Si vous en aviez la possibilité, que diriez-vous à ceux qui sont partis ? Une histoire gaie et touchante à voir en famille ! Une réconciliation avec soi-même et ses proches.

José vide la maison familiale, mais les souvenirs avec sa mère Suzie remplissent encore bien les lieux. Soudain, José est troublé : sa mère lui apparait ! Débordante de facéties, de joie et de tendresse, elle tourbillonne autour de José. Sur fond d’humour, elle emporte son fils loin de sa peine.
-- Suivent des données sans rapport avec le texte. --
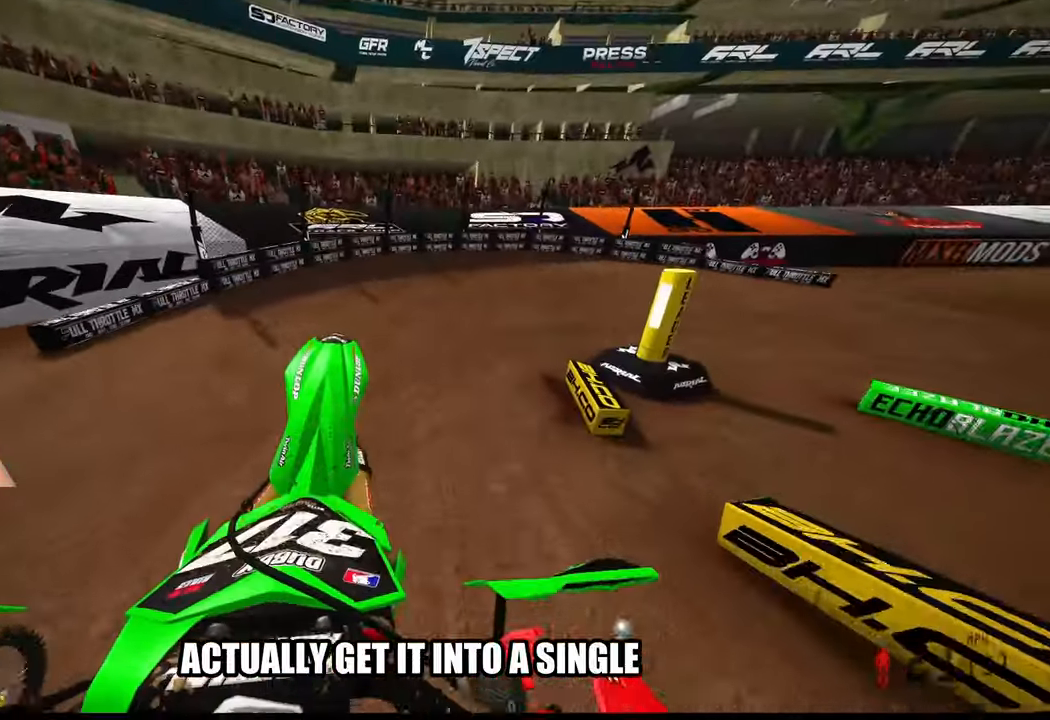
{"buttons": ["R2"], "left_stick": "up", "right_stick": "up", "events": [[267, "R2", "down"]]}
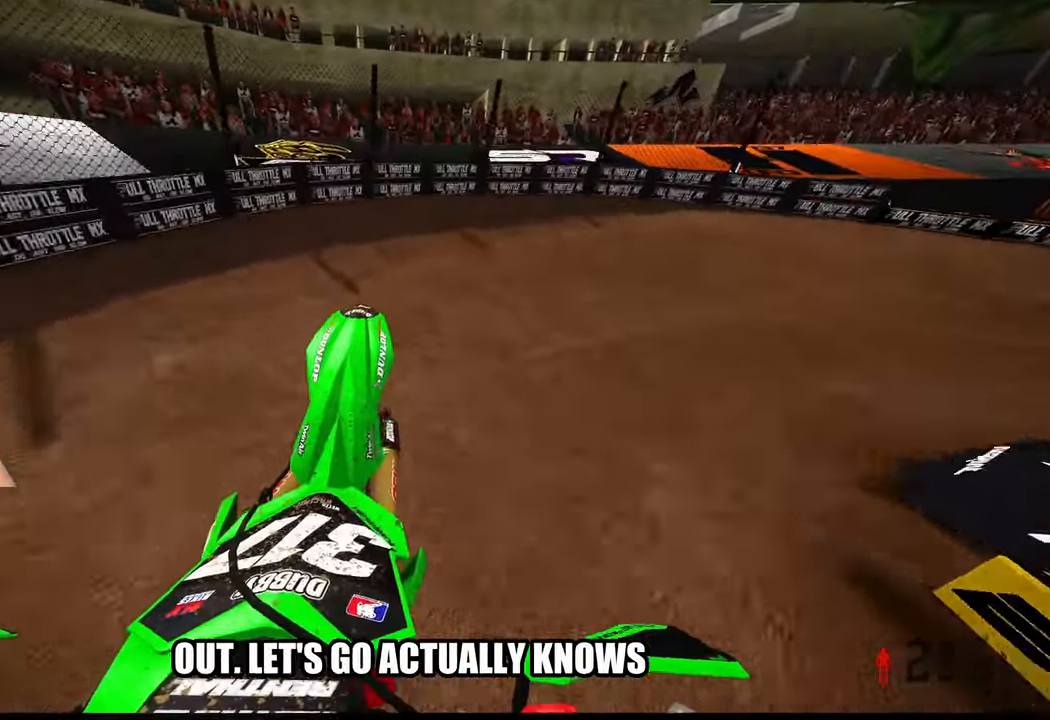
{"buttons": ["R2"], "left_stick": "up-right", "right_stick": "left", "events": [[17, "left_stick", "up-right"], [67, "R3", "down"], [67, "right_stick", "center"], [167, "R3", "up"], [200, "right_stick", "left"]]}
La pièce est une comédie dramatique tout en finesse. La remémoration de cette relation qu’il, José, a eu avec sa mère, Suzy, nous traverse. Une histoire qui parle de et à tout un chacun. Savoir, se(re) trouver au-delà de la disparition. Un duo où lui, le fils, attend des réponses à son malaise d’enfant. A-t-il été aimé, a t-il été un enfant pour elle ? Le préféré ? Leur histoire s’inscrit dans le présent. Le dialogue tout en distance se saisit de la vie d’avant. Remodèle des malentendus.

La mise en scène, faite de rideaux qui tour à tour seront voilage, draps et envelopperont la mère, qui forment un jeu pour un cache-cache réussi.

Autant ce passé alourdi d’un côté, autant de l’autre, cette mère qui a perdu la mémoire apparaît légère, libérée d’une vie passée.

Cette façon de faire vivre l’absente (la mère) donne à entendre des questions jamais posées, des réponses décalées. Dans sa robe lilas, elle est cette femme, cette mère qu’elle a été pour son fils. Elle bondit et virevolte d’une histoire à l’autre. Décousue. Sa légèreté active la lourdeur du personnage du fils. Elle a perdu la mémoire.

Fait de ruptures, le dialogue est cette figure de deux vies dont chacun.e est détentrice d’une réalité.

Très beau contraste dans lequel l’absente est en pleine énergie d’un présent libéré, actualisé. Lui, bourru, veut la maitriser. Peine perdue. Elle a choisi de vivre. N’est-ce pas lui qui la fait présente dans ces souvenirs comme pour confirmer l’incompatibilité de leur relation passée ?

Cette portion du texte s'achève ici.